Collected data:
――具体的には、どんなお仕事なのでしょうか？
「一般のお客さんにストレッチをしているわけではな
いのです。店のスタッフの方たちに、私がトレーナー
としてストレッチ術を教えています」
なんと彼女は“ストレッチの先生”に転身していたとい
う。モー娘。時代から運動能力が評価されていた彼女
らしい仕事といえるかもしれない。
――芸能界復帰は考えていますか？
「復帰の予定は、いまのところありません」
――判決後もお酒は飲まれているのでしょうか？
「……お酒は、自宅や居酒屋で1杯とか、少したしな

- _Required action_
Copy every entry exactly as it is given.

- _Exercise solution_
――具体的には、どんなお仕事なのでしょうか？
「一般のお客さんにストレッチをしているわけではな
いのです。店のスタッフの方たちに、私がトレーナー
としてストレッチ術を教えています」
なんと彼女は“ストレッチの先生”に転身していたとい
う。モー娘。時代から運動能力が評価されていた彼女
らしい仕事といえるかもしれない。
――芸能界復帰は考えていますか？
「復帰の予定は、いまのところありません」
――判決後もお酒は飲まれているのでしょうか？
「……お酒は、自宅や居酒屋で1杯とか、少したしな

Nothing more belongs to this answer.